Nothing but the lines below between the line holding "Draw a box around all labels, symbols" and the line holding "y1]. Start at the top of the image.", inclusive, should appear in the answer, each set down exactly.

Source data:
[Start of Attachment]

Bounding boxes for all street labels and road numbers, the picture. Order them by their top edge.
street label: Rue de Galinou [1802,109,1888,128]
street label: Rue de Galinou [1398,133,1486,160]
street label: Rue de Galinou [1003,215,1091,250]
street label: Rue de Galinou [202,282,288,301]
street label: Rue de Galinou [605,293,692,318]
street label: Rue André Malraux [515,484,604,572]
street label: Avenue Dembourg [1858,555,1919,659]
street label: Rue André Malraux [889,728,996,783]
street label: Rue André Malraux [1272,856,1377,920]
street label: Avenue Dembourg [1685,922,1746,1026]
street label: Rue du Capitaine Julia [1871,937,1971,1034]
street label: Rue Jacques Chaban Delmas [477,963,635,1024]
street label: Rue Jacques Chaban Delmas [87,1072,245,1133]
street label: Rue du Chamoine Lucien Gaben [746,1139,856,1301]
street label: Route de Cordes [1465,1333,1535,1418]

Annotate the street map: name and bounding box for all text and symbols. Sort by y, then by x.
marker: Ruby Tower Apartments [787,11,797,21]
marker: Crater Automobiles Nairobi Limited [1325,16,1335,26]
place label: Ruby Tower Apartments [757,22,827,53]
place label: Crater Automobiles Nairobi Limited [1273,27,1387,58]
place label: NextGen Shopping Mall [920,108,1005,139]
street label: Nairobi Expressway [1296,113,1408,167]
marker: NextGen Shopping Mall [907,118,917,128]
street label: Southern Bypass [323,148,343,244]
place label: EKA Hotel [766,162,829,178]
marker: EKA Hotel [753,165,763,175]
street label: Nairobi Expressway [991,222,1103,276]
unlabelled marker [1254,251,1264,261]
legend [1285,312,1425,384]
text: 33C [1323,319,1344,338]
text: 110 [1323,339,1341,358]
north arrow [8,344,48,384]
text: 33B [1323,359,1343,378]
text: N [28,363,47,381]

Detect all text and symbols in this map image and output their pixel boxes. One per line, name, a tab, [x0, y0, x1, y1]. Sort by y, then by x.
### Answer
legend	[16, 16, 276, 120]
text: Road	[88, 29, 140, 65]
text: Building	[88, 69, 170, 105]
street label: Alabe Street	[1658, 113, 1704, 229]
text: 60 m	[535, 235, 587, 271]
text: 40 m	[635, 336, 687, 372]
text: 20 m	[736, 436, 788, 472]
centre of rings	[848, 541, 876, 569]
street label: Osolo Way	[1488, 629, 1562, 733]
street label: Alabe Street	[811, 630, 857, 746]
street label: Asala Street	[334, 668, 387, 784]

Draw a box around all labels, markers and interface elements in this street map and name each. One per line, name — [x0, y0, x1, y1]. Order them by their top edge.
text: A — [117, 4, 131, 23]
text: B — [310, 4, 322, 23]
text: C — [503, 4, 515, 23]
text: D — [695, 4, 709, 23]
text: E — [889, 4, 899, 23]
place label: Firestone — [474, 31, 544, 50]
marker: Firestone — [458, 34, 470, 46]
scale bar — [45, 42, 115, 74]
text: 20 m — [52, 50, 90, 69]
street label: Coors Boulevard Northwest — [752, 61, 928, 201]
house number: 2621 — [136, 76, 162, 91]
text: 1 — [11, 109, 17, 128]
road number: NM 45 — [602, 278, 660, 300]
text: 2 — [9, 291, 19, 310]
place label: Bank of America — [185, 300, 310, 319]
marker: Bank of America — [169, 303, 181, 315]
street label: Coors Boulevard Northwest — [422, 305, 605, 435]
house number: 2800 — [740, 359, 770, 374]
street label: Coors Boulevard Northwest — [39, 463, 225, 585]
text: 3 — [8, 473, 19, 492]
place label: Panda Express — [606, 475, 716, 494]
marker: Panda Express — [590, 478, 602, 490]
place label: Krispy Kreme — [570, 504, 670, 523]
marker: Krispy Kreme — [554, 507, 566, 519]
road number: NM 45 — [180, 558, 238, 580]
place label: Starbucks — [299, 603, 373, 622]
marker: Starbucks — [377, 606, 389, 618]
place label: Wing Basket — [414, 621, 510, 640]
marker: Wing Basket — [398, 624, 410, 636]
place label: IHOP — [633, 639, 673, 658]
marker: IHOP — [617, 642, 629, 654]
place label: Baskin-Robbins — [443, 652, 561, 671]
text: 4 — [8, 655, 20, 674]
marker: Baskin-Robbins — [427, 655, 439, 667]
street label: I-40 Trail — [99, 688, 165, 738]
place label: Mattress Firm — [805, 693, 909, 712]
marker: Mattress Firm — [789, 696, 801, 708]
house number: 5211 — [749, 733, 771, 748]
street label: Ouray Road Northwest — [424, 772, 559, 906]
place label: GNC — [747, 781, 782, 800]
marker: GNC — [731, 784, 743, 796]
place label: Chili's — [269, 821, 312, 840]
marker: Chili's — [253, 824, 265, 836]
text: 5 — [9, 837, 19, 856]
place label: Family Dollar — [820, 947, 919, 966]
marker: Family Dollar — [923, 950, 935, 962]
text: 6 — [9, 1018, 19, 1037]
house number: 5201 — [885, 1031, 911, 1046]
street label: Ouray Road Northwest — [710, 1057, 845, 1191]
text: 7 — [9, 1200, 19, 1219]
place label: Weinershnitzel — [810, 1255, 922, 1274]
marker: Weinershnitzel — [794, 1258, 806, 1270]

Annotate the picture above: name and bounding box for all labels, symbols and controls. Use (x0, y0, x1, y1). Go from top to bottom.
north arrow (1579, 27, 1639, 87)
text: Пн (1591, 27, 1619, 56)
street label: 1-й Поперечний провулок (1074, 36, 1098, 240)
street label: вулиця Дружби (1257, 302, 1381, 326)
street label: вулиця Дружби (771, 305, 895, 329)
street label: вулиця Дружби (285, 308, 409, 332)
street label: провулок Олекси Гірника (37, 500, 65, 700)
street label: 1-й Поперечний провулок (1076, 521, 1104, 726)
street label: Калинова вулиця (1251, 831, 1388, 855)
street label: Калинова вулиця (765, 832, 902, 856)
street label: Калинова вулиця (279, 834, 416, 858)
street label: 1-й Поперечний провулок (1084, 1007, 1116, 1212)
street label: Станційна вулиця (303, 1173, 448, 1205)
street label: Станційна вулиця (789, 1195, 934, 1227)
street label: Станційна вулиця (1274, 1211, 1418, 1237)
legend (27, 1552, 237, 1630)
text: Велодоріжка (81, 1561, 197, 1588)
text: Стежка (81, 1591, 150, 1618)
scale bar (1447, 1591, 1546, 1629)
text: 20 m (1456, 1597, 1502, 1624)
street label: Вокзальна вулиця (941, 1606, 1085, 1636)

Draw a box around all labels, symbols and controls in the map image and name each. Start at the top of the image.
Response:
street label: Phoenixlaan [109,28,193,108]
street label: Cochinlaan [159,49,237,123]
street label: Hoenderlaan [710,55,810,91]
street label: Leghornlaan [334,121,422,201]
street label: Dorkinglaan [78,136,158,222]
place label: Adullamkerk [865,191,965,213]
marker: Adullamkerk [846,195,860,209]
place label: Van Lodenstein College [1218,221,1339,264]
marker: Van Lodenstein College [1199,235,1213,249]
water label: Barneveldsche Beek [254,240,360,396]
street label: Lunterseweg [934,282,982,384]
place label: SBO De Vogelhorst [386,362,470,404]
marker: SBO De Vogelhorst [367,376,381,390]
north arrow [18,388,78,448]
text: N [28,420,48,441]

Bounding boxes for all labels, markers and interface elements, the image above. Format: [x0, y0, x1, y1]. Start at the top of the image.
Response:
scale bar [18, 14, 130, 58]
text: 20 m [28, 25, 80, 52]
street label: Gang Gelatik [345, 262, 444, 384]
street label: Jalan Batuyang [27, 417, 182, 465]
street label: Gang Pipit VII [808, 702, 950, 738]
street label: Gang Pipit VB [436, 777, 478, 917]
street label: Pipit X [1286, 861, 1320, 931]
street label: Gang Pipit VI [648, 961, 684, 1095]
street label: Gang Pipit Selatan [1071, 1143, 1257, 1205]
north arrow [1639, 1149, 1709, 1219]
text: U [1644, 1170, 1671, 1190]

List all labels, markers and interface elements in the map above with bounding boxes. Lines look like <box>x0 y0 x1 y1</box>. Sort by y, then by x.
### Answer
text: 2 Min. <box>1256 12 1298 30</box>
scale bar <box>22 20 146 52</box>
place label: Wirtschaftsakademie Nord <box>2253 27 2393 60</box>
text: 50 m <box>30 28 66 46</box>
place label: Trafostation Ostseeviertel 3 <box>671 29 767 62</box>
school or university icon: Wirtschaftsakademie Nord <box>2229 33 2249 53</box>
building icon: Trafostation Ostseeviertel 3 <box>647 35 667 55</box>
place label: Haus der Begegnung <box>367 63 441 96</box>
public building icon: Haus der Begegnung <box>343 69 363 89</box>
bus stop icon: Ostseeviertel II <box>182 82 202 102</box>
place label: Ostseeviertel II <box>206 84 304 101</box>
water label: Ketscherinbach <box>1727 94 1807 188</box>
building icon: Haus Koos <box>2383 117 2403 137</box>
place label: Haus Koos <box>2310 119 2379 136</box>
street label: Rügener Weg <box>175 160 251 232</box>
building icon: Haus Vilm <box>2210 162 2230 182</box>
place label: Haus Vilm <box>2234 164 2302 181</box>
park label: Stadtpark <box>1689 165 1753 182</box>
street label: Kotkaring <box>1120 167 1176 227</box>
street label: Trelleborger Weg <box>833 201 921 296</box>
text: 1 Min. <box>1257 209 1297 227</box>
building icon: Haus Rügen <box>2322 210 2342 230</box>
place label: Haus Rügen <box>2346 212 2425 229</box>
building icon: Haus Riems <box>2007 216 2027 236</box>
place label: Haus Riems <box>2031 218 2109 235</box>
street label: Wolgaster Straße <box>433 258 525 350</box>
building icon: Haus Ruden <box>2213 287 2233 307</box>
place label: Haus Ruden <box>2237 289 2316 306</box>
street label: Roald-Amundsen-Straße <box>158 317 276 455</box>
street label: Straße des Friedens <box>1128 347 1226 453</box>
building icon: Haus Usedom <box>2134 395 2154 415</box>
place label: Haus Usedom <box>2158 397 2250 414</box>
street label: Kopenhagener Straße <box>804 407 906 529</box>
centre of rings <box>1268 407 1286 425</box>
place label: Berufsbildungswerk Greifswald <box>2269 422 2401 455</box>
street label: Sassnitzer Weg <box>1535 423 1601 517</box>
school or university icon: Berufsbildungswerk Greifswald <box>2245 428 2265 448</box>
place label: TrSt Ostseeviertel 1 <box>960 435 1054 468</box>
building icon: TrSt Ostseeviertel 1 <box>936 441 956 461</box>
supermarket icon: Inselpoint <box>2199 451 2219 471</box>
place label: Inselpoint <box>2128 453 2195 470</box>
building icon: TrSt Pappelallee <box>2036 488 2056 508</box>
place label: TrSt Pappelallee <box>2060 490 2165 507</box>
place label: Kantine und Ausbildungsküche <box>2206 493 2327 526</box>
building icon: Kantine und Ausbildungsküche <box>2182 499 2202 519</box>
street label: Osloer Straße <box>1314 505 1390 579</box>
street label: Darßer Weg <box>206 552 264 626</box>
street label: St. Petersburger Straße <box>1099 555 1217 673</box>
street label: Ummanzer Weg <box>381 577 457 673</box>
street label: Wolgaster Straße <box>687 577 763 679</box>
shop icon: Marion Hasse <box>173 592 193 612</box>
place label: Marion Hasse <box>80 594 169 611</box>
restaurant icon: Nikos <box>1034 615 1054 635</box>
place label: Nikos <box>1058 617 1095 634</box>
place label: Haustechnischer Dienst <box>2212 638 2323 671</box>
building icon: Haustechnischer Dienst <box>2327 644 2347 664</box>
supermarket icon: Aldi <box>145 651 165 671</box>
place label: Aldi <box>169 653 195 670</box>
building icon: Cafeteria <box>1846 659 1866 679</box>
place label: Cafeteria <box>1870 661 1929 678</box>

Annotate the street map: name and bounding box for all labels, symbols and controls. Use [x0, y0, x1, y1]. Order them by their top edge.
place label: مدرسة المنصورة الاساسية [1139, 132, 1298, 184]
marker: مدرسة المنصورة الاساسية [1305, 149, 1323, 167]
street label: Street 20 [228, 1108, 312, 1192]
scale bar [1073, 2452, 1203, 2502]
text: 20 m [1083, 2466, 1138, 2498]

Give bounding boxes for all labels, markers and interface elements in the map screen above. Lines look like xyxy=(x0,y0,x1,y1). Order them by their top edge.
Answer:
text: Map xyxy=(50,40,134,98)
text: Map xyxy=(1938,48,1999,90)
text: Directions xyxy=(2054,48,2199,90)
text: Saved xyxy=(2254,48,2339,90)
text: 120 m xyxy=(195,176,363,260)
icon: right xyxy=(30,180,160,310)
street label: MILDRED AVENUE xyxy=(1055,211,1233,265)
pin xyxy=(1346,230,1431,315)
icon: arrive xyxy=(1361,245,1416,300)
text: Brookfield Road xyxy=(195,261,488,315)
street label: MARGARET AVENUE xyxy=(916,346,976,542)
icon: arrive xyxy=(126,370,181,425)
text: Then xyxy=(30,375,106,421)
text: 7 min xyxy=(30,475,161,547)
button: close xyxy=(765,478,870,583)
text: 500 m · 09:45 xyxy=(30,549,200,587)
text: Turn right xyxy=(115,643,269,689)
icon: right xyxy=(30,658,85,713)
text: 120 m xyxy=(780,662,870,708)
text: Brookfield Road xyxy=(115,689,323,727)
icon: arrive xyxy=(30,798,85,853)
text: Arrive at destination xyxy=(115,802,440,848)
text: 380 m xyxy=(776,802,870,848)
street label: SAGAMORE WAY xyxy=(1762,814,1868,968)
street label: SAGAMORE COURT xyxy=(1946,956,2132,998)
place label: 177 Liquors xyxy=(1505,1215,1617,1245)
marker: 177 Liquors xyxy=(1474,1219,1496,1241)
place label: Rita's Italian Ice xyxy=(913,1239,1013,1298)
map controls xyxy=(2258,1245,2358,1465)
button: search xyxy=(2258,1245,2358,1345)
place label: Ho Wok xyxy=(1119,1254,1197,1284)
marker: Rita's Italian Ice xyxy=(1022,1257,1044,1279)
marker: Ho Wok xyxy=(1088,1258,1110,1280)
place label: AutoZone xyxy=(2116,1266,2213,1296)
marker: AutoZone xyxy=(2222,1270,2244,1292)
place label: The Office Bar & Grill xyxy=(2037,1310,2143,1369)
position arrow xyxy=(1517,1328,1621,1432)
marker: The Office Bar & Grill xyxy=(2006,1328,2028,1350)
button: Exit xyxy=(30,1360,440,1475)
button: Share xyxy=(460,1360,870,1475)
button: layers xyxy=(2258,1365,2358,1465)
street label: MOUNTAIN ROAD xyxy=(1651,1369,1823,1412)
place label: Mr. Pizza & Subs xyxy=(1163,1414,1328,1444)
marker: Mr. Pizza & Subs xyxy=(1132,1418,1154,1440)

[End of Attachment]

- Answer to this task:
Draw a box around all labels, symbols and controls in the map image and name each. Start at the top of the image.
Response:
street label: Phoenixlaan [109,28,193,108]
street label: Cochinlaan [159,49,237,123]
street label: Hoenderlaan [710,55,810,91]
street label: Leghornlaan [334,121,422,201]
street label: Dorkinglaan [78,136,158,222]
place label: Adullamkerk [865,191,965,213]
marker: Adullamkerk [846,195,860,209]
place label: Van Lodenstein College [1218,221,1339,264]
marker: Van Lodenstein College [1199,235,1213,249]
water label: Barneveldsche Beek [254,240,360,396]
street label: Lunterseweg [934,282,982,384]
place label: SBO De Vogelhorst [386,362,470,404]
marker: SBO De Vogelhorst [367,376,381,390]
north arrow [18,388,78,448]
text: N [28,420,48,441]

Bounding boxes for all labels, markers and interface elements, the image above. Format: [x0, y0, x1, y1]. Start at the top of the image.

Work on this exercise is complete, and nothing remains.